35 The alleged estoppel defence was put on a number of bases. A principal basis was said to be founded on what is referred to the as the Anshun principle. In my view, the alleged defence was misconceived and doomed to failure.
36 It laboured under a severe handicap. The Magistrate did not have before her a copy of whatever judgment was delivered in the Campbelltown/Gosford claim. It was of importance to the Plaintiffs to have that judgment placed before the Magistrate. This was not done. I should add that it was also not before this Court.
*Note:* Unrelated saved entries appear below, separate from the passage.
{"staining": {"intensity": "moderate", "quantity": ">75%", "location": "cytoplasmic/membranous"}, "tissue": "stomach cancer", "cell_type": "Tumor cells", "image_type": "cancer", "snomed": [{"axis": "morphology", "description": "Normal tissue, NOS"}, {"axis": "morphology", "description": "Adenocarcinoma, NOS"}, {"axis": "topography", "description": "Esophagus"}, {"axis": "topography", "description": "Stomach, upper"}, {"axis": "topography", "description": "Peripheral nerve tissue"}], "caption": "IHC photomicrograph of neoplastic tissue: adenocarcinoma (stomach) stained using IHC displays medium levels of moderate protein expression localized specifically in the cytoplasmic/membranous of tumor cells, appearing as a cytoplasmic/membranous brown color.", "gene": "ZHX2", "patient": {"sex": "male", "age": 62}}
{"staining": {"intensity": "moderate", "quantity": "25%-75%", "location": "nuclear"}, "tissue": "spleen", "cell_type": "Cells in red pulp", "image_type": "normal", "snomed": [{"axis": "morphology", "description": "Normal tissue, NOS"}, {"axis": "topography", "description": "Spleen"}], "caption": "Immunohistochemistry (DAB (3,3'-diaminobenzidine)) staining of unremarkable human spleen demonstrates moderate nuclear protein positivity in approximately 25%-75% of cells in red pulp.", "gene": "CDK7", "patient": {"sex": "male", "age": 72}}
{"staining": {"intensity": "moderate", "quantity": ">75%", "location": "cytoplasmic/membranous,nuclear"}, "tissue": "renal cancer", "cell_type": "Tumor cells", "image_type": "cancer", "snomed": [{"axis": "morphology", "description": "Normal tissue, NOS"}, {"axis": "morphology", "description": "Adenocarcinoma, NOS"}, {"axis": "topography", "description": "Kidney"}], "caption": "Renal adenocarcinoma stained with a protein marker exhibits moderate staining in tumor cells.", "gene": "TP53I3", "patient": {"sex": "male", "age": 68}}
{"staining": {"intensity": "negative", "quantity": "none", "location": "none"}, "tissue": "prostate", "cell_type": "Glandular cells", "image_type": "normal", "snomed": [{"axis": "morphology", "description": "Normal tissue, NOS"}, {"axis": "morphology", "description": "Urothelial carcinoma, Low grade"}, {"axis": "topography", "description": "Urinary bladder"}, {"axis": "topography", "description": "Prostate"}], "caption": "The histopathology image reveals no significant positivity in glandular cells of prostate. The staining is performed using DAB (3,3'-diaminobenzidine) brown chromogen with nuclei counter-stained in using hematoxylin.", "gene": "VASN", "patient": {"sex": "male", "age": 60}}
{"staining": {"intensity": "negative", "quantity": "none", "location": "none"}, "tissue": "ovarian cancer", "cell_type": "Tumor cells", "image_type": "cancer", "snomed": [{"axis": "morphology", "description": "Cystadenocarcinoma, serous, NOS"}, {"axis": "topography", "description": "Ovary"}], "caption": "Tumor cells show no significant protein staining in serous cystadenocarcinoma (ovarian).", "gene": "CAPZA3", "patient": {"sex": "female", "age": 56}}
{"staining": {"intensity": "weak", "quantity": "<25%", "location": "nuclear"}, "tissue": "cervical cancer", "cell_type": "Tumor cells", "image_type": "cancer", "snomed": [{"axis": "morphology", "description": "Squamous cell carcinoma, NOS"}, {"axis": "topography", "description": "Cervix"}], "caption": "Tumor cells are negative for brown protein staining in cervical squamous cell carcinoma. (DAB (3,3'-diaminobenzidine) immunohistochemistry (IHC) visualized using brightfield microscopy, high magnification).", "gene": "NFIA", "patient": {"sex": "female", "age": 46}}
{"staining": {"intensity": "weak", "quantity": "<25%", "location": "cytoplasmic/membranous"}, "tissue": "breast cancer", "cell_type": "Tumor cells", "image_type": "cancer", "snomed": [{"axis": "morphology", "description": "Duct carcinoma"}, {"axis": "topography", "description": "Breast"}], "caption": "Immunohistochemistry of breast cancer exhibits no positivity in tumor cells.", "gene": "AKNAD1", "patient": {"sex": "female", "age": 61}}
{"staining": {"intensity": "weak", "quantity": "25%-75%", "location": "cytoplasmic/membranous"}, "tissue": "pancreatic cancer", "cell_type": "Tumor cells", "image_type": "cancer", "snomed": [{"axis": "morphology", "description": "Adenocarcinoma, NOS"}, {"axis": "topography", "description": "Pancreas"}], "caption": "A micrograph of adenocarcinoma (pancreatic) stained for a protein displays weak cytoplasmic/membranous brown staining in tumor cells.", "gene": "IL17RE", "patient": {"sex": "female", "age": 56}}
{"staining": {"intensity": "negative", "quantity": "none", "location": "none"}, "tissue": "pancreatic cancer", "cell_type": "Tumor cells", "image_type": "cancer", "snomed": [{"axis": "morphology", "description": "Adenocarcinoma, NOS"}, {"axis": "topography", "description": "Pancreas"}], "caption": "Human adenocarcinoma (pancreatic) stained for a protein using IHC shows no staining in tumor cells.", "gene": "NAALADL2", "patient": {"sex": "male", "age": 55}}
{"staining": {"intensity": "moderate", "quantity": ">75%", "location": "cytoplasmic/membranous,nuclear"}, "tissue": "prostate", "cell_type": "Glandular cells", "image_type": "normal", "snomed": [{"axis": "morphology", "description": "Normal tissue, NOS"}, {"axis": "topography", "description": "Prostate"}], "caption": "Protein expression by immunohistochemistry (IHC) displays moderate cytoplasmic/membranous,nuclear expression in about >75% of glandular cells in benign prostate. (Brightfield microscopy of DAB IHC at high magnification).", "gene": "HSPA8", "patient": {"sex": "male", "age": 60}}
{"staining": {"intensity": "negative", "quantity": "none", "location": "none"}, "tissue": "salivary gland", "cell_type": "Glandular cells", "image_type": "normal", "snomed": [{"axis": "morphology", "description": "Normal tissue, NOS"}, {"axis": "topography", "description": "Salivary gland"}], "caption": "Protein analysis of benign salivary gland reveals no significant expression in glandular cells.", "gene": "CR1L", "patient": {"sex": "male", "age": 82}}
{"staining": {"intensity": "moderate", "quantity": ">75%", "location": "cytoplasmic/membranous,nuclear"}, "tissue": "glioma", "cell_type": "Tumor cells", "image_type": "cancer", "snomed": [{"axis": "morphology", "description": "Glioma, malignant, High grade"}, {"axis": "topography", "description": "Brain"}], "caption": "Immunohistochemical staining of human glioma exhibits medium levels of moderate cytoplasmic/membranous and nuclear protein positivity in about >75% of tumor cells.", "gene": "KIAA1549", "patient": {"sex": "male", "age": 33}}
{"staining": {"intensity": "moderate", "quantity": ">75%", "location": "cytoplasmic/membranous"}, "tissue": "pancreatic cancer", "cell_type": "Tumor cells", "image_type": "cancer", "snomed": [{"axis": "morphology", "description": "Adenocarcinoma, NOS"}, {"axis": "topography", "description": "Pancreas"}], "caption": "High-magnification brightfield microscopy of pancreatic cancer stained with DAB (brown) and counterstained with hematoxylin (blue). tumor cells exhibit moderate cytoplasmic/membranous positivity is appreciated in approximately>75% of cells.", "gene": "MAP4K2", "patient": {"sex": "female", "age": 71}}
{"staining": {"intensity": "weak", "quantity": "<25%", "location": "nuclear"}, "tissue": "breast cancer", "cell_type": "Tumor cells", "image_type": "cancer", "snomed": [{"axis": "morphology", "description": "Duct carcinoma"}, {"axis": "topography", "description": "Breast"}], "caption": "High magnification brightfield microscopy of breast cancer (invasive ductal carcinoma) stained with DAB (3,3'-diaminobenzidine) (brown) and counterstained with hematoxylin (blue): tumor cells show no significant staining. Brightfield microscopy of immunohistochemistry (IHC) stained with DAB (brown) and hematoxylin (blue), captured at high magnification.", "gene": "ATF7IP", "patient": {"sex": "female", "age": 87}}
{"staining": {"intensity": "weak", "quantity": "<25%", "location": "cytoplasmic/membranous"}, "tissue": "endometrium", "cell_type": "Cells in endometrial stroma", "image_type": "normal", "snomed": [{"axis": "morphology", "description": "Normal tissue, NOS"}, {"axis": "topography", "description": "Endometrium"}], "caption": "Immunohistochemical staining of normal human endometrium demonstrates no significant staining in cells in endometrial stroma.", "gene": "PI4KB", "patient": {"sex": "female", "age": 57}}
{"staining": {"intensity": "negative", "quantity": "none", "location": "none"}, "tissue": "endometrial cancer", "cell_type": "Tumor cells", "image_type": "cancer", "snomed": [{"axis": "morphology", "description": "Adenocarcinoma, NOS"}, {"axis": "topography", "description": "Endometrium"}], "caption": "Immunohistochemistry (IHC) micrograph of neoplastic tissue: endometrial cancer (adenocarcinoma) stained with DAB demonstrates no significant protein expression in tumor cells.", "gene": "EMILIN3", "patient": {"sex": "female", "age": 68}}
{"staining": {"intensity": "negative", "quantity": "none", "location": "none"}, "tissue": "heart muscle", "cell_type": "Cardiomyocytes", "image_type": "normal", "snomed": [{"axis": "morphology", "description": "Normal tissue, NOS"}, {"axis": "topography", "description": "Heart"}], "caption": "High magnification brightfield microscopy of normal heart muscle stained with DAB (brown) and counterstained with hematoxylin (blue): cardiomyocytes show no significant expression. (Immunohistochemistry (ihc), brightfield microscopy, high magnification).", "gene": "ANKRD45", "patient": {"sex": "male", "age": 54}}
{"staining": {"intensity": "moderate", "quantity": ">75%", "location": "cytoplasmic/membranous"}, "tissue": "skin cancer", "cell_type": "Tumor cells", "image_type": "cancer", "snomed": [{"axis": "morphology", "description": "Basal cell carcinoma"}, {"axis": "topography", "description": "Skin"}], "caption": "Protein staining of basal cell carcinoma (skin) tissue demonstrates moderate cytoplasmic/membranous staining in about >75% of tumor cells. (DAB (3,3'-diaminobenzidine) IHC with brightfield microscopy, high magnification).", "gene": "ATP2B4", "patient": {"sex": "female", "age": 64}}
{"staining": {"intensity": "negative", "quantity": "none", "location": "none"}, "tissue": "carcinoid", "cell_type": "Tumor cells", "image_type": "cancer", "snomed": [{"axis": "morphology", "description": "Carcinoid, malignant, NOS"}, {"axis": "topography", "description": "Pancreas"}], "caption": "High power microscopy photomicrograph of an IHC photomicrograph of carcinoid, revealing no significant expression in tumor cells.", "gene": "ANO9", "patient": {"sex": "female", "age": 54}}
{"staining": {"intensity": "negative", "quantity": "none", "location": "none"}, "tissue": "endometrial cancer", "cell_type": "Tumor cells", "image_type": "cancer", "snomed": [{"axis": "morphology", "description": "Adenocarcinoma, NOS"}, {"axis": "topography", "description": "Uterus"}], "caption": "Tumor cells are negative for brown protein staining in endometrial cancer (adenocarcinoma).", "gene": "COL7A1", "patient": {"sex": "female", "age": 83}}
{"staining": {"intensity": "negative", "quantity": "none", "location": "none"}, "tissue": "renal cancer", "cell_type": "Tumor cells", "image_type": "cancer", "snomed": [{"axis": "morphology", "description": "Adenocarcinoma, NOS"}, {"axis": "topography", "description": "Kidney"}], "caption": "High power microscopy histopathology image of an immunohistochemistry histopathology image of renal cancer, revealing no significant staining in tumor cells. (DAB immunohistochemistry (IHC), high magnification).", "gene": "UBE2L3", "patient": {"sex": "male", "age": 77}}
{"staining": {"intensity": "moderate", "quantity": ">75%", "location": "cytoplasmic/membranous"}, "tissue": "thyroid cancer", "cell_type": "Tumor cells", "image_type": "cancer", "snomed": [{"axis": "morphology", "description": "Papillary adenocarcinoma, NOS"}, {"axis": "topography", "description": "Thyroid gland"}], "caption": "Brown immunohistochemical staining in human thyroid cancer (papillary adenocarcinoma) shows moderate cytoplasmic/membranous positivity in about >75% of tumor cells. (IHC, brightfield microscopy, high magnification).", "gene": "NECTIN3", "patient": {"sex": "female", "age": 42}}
37 What was before the Magistrate clearly evidenced that there were two separate claims which did not have to be litigated together. The Campbelltown/Gosford claim related to monies falling due prior to April 2002 and the Downing Centre claim related to monies falling due subsequent to April 2002. I do not consider that inter alia because the evidence before the Court in the Campbelltown/Gosford claim included the whole history of indebtedness or that originally the process therein overstated the totality of the claim was of any significance. The same lack of significance applies to the fact that the evidence adduced in the Downing Centre claim from Mr Featherston was similar.
38 Both before the Magistrate and in this Court, Mr Cohen sought to agitate a question of mathematical error in the amount that was the subject of the judgment given by the Magistrate. Whilst this matter did not fall within the scope of the appeal grounds and was not a matter which could be the subject of an appeal to this Court, it may be observed that no error was ever identified by Mr Cohen. Despite being given more than a reasonable opportunity to both identify and quantify it, he was unable to do so.
39 There were other grounds of appeal that were left untouched during submissions. I should add there were also alleged grounds that were not capable in giving rise to an error in point of law. It is unnecessary to dwell on these matters.
40 I consider that an unmeritorious defence was conducted before the Magistrate. I further consider that an unmeritorious appeal has been brought to and pressed in this Court. It has all concerned an unwillingness to pay a modest sum. The result is that too much valuable Court time has been thrown away to no good purpose. In my view, urgent action should be taken to restrict what may be subject of an appeal this Court. The present system permits these indulgences to the detriment of other litigants.
41 The appeal fails. The Summons is dismissed. The Plaintiffs are to pay the costs of the Summons. The Exhibits may be returned.